Près de quatre-vingts ans après la mort d’Albin Michel, Bourmont a conservé intact ce cachet qui déprimait tant le futur éditeur. Si vous êtes un jeune romancier en quête de gloire, ne quittez pas la vallée de la Meuse sans passer par l’église de Goncourt pour y allumer un cierge."
- Comtesse de Ségur à Aube (Orne, Normandie)
"Dans ce grand jardin de ruisseaux et de haies en pays d’Ouche, le château des Nouettes fut durant un demi-siècle la résidence de la comtesse de Ségur, grand nom de la littérature enfantine et première autrice de la Bibliothèque rose. L’atmosphère de la propriété normande de l’écrivaine d’origine russe a servi de décor à ses plus célèbres romans, Les Malheurs de Sophie et Les Petites Filles modèles.
Issue d’une grande famille de la noblesse russe dont la généalogie remonte à Gengis Khan, Sophie Rostopchine est née en 1799 au palais de l’Ermitage à Saint-Pétersbourg.

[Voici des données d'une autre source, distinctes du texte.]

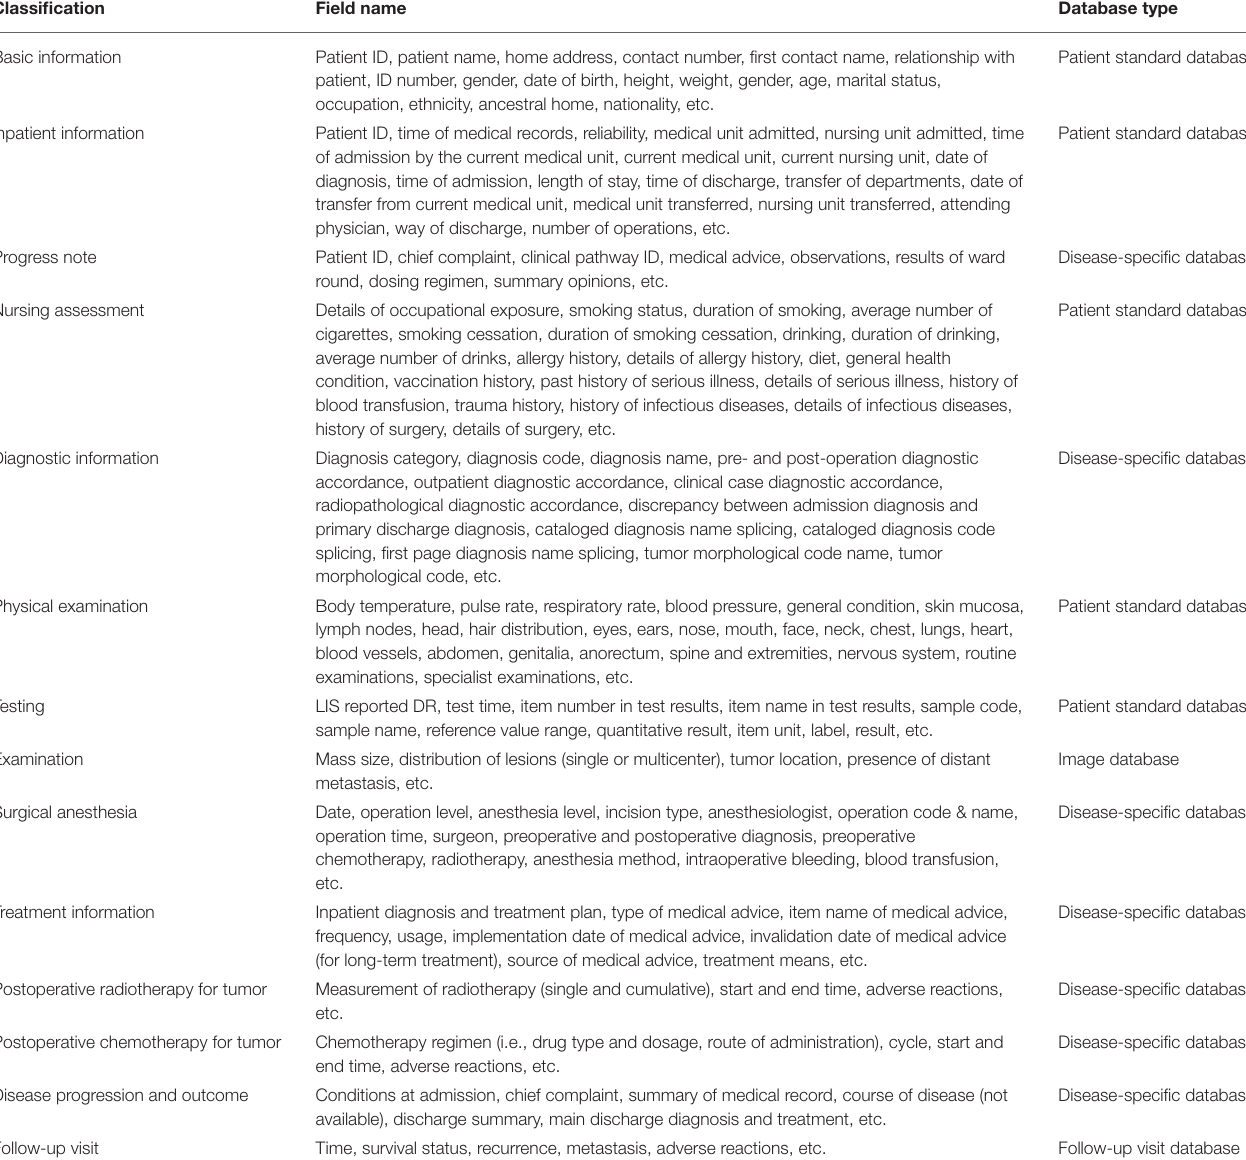
TABLE 3 | Some collected fields of the breast cancer-specific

Filleule du tsar Paul Ier, elle est aussi la fille du gouverneur de Moscou, celui-là même qui prend en 1812 la décision d’incendier la ville pour contraindre l’envahisseur Napoléon Ier à une retraite qui s’avérera désastreuse. Très impressionnée par l’incendie de Moscou dans son enfance, Sophie en dira plus tard : « J’ai vu comme une aurore boréale sur la ville. » En 1817, l’ex-gouverneur et comte de Rostopchine, en disgrâce, s’exile en France avec sa famille – il écrira le livre de souvenirs le plus court de l’histoire littéraire, Mes mémoires en dix minutes. Il offre à sa fille Sophie le château des Nouettes en l’honneur de son mariage avec le comte Eugène de Ségur ; ce décor champêtre rappelle à la jeune femme l’immense domaine familial de Voronovo, près de Moscou. Simple et cordiale, la comtesse participe aux festivités locales, notamment à la fête des forgerons où l’on déguste la traditionnelle soupe au chou. Délaissée par un mari volage, la comtesse de Ségur se consacre à ses huit enfants. Sa vocation d’écrivaine est tardive : c’est à 57 ans, encouragée par Eugène Sue, l’auteur des Mystères de Paris, qu’elle publie ses premiers livres pour ses petites-filles Camille et Madeleine, qui lui inspirent ces récits. Elle y dépeint la rudesse de l’éducation bourgeoise avec ses châtiments comme la fessée – Roland Barthes échafaudera des interprétations sadomasochistes de son oeuvre. En 1872, devenue la femme la plus lue de France, elle vend son domaine des Nouettes et s’installe à Paris où elle meurt deux ans plus tard. Elle est enterrée dans le Morbihan, à Pluneret, aux côtés de l’une de ses filles. Quant à Camille et Madeleine, la première fit un mariage raté avec le fils d’une grande famille toulousaine et la seconde finit vieille fille et bigote.
Aujourd’hui, on ne peut qu’apercevoir de loin la belle façade de briques du château des Nouettes, qui abrite un institut médico-pédagogique pour enfants. Mais à côté de l’église, l’ancien presbytère est désormais un musée qui retrace l’histoire de la comtesse de Ségur et de ses égéries de la Bibliothèque rose."